Despite the extensive list of non-tariff issues, analysts suggest the administration’s primary focus may be elsewhere—on Trump’s efforts to reduce trade deficits, where the US imports more than it exports.  

The proposed solution may involve foreign nations purchasing more US goods—such as energy and soybeans—or establishing additional production plants in the US.  

US energy exports to Europe are already substantial, and Trump has suggested a potential $350 billion in EU gas imports. However, last year’s liquefied natural gas exports to the EU totalled $13 billion, and Europe is aiming to reduce fossil fuel reliance in the long term.  

The real agenda  

Some experts believe Trump’s push on non-tariff barriers primarily serves to justify the administration’s high tariffs.  

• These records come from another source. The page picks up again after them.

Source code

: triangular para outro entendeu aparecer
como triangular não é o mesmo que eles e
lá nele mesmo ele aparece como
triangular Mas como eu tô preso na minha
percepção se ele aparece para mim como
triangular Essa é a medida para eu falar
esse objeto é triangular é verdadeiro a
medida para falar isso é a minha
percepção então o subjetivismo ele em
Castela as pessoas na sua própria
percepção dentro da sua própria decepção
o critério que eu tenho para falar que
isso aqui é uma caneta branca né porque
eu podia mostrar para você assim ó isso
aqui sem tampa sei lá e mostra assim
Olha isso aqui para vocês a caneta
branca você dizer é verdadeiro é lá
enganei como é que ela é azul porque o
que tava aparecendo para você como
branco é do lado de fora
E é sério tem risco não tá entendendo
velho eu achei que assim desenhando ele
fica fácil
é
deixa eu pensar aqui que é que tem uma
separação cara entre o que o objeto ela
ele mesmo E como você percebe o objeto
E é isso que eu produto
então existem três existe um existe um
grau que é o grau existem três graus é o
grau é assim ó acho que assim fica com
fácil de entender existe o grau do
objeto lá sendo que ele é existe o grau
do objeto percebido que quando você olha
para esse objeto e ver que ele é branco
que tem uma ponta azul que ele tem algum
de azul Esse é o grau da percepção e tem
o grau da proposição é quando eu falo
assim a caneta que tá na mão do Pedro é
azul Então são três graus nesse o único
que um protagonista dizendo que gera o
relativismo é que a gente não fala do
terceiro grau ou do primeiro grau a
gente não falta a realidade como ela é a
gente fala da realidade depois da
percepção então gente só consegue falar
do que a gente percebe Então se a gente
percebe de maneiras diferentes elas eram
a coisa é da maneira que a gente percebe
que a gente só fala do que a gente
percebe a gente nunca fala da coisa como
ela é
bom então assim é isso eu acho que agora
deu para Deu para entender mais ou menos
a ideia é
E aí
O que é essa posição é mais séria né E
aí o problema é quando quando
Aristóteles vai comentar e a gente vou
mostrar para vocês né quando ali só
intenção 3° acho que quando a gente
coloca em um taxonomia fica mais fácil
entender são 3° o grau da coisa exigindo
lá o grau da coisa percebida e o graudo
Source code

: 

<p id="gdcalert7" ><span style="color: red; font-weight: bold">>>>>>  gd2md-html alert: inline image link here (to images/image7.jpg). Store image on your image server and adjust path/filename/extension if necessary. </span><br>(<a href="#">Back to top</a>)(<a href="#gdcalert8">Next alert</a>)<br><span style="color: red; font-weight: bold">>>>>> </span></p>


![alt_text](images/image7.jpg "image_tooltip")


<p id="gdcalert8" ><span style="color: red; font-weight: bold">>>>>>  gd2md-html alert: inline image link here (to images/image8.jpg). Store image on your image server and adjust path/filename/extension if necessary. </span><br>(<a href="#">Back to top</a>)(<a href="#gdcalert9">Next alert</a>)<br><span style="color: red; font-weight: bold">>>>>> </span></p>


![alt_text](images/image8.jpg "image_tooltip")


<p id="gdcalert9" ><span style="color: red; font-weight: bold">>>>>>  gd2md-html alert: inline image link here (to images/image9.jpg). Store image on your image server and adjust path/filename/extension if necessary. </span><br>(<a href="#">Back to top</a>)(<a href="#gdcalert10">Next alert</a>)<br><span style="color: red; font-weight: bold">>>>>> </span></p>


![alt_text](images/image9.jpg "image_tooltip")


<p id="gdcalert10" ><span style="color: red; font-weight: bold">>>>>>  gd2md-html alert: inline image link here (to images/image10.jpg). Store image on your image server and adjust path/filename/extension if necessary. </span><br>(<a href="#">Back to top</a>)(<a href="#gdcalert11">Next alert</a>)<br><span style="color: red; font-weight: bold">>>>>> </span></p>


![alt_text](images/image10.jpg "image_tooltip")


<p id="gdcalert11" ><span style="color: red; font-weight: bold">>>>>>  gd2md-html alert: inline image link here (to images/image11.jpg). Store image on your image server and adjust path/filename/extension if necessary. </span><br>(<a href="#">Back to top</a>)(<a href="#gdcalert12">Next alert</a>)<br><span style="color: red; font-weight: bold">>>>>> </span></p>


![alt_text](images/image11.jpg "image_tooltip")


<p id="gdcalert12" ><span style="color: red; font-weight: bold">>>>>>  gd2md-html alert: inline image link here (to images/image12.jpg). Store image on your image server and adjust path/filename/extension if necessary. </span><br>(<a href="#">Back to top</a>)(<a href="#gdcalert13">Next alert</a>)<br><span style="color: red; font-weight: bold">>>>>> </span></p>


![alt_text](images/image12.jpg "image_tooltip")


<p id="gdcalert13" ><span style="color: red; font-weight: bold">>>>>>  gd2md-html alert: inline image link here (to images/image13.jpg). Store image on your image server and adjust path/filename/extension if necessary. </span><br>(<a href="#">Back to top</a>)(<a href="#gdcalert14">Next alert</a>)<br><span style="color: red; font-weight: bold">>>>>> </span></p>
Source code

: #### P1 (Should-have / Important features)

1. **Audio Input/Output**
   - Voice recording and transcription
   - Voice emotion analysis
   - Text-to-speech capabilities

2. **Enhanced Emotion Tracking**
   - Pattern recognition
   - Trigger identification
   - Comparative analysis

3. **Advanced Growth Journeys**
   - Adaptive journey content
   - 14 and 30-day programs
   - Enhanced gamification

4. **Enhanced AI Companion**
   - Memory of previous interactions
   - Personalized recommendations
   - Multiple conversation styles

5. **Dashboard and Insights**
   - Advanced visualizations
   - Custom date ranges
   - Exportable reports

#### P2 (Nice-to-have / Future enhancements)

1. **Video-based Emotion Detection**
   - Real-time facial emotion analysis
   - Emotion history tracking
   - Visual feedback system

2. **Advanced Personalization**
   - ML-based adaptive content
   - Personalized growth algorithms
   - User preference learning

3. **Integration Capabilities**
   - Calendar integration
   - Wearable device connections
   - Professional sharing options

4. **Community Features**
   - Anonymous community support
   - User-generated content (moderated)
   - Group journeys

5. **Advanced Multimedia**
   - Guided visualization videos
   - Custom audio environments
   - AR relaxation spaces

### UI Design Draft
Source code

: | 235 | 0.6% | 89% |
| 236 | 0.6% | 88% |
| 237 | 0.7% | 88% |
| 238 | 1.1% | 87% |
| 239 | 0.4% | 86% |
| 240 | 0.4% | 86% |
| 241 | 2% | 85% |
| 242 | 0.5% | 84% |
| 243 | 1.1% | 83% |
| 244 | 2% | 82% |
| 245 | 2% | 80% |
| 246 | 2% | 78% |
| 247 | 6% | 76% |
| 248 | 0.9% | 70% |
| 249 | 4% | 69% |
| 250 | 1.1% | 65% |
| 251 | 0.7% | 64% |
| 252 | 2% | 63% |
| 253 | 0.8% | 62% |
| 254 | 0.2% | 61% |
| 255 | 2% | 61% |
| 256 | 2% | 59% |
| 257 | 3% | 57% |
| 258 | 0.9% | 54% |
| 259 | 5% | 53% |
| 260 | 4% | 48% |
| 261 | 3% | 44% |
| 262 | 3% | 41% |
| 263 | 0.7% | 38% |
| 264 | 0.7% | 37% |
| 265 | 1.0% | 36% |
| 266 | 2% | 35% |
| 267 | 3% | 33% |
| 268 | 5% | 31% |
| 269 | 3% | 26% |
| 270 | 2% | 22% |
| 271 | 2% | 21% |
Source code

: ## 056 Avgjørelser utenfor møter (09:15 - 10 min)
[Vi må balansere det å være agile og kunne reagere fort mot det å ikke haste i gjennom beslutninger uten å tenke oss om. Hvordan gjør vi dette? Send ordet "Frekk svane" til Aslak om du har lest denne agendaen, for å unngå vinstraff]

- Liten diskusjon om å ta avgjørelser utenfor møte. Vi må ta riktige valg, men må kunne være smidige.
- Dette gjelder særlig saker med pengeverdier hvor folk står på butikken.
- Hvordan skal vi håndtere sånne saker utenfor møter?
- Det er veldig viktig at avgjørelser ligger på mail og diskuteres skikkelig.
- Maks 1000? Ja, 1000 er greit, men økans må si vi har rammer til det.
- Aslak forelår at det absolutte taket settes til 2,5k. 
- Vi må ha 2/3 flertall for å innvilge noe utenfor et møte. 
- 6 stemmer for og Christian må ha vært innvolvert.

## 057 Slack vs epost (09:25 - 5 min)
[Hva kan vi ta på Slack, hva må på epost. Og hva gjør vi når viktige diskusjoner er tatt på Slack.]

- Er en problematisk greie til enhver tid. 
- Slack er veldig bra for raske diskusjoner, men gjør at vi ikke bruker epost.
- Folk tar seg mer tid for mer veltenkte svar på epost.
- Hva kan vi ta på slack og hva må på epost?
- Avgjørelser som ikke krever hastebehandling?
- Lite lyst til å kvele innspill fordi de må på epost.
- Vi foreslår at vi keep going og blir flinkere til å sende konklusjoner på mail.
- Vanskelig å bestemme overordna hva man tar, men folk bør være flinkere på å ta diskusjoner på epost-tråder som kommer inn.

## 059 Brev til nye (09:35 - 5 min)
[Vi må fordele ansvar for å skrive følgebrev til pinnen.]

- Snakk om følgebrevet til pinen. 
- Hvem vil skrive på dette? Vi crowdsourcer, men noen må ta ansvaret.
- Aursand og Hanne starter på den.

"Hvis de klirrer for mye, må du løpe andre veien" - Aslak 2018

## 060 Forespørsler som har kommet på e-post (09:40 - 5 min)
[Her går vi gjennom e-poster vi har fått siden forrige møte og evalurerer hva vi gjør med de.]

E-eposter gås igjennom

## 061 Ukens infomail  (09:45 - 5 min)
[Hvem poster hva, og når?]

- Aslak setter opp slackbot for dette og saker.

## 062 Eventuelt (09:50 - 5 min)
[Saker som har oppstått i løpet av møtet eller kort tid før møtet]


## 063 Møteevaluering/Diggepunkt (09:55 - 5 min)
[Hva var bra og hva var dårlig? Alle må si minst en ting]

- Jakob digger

"It’s just an excuse to rationalise my tariffs," said Tobias Gehrke, senior policy fellow at the European Council on Foreign Relations.  

While trade officials and industry representatives engage in discussions on agricultural safety and other regulations, Gehrke argues that Trump’s administration has broader ambitions.  

"They don’t care about chlorinated chicken regulations in Europe or food standards," he said. "They have much bigger objectives."  

"They want European companies to significantly move production to America… and export to Europe from the US. That would alter the trade balance."  

"If that’s the primary goal, then there’s no real deal to be had on non-tariff barriers."